I'm using latest versions of python, pandas library, pyodbc driver, MS SQL server management studio and sql alchemy.
I have the following code:
connection_string = f'DRIVER={driver};SERVER={server};DATABASE={database};ENCRYPT=yes;UID={username};PWD={password}'
connection_url = URL.create("mssql+pyodbc", query={"odbc_connect": connection_string})
engine = create_engine(connection_url)
df = pd.read_csv('some-file.csv',
sep = '|',
skiprows = [1],
on_bad_lines = 'warn',
encoding = 'latin1'
)
The CSV file has 179,098 rows, with 28 columns. Then I have the following:
df.to_sql('some-file-column',
con = engine,
if_exists = 'append',
index = False,
method = 'multi',
chunksize = 1000)
When executing this, I get:
(pyodbc.Error) ('07002', '[07002] [Microsoft][ODBC Driver 17 for SQL Server]COUNT field incorrect or syntax error (0) (SQLExecDirectW)')

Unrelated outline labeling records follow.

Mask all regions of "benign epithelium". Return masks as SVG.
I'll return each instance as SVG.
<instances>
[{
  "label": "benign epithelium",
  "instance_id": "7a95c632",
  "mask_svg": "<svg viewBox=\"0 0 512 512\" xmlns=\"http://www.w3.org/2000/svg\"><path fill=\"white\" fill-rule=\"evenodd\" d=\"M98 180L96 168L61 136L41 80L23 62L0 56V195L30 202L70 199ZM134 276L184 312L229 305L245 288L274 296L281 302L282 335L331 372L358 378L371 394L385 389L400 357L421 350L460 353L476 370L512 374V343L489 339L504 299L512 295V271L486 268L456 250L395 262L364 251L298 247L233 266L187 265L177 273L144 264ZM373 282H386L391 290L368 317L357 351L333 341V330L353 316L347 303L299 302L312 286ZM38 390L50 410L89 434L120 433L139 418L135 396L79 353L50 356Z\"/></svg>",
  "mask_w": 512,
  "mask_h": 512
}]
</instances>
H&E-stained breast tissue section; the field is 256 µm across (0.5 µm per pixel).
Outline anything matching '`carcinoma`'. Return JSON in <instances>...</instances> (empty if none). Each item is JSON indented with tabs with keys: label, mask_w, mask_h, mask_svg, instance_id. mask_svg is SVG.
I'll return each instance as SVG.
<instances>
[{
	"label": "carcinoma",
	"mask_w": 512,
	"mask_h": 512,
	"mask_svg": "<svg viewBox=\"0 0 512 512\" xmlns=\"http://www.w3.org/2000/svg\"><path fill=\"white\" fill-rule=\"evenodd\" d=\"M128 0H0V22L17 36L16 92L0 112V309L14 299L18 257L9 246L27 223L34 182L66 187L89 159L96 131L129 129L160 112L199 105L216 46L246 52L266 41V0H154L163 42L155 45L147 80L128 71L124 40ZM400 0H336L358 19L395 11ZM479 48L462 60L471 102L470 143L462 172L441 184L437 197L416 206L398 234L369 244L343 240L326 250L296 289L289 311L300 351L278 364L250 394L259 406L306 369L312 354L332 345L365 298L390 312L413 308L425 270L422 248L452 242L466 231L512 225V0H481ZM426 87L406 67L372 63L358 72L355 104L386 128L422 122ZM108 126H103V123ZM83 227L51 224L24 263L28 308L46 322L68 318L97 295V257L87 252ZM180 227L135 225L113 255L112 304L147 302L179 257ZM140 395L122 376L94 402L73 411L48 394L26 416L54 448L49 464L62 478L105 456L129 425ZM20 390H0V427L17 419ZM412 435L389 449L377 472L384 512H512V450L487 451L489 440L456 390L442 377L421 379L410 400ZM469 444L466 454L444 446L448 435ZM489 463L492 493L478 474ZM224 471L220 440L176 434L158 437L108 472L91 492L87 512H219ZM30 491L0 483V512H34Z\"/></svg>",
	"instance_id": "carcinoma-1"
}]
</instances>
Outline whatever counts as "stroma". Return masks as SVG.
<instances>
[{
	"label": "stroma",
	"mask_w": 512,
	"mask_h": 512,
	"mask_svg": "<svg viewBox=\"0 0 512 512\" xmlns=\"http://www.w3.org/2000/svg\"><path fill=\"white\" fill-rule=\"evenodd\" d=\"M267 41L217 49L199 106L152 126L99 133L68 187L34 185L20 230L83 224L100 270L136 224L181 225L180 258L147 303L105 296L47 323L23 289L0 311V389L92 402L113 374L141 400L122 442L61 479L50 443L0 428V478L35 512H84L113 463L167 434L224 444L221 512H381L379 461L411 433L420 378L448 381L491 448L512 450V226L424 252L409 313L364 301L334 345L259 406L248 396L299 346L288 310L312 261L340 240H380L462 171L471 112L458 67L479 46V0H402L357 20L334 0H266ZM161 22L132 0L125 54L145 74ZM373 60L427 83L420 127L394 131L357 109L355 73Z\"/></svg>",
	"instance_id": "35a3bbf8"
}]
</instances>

If I delete "chunksize" (i.e, allowing all records to be loaded at the same time) from the parameters, I get the following error:
(pyodbc.ProgrammingError) ('The SQL contains -31528 parameter markers, but 5014744 parameters were supplied', 'HY000')
I get the same error but with different "parameter markers" and "parameters supplied" depending on if I add "chunksize" back and the number I use for the chunks.
More importantly, when not using "method = 'multi'", the database loads perfectly fine, to the last record. Granted, it does so but very slowly, which makes it unusable. Also, it loads fine when I limit the dataframe rows from the CSV using "nrows = 100", for example, but beyond that, it throws an error.
As an alternative, I have tried using just pyodbc:
cursor.fast_executemany = True
cursor.executemany("insertion_string_goes_here", df.values.tolist())
which works perfectly fine.
Help? I haven't found any answer to this issue as to why it happens. I need some of the functionality of sql alchemy (executing .sql scripts with python, which pyodbc doesn't allow AFAIK). That's why I don't simply just stay with pyodbc.